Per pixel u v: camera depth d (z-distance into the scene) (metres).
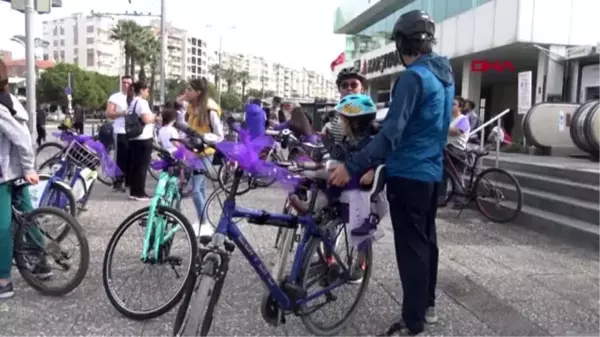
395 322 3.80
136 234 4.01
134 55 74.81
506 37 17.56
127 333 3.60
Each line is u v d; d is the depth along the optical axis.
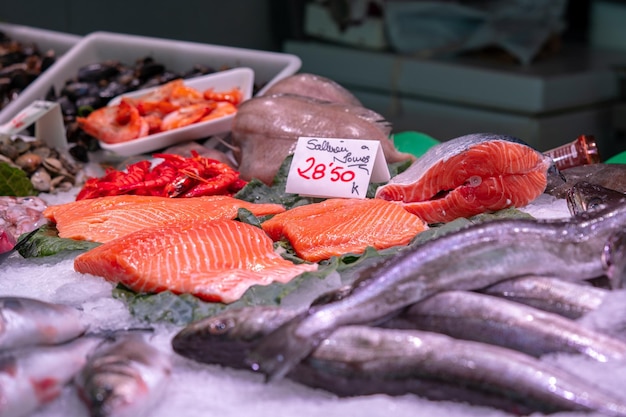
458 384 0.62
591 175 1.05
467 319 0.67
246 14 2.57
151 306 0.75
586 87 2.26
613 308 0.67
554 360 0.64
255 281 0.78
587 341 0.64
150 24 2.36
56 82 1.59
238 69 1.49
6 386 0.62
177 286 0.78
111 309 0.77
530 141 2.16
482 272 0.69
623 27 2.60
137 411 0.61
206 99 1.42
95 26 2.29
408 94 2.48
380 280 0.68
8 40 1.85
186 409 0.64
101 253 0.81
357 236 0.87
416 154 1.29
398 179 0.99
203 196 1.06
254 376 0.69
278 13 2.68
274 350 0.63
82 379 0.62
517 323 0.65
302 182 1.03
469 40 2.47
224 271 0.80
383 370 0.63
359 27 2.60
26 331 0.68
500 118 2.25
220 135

--

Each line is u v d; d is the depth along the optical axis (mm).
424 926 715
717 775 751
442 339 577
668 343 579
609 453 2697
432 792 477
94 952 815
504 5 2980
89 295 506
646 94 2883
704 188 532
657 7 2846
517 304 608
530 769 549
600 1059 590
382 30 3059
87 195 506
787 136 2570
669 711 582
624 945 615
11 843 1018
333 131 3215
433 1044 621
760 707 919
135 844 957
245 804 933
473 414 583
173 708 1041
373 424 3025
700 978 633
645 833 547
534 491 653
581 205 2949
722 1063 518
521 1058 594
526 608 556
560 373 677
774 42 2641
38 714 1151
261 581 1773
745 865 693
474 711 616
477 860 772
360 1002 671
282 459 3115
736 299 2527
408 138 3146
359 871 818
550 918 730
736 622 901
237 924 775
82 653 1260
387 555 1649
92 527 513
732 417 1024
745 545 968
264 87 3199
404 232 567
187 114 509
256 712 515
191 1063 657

## Requirement
Could you restate, word for word, the lines above from the one with "732 417 1024" to the one with "191 1063 657", both included?

## Answer box
732 417 1024
745 545 968
264 87 3199
404 232 567
187 114 509
256 712 515
191 1063 657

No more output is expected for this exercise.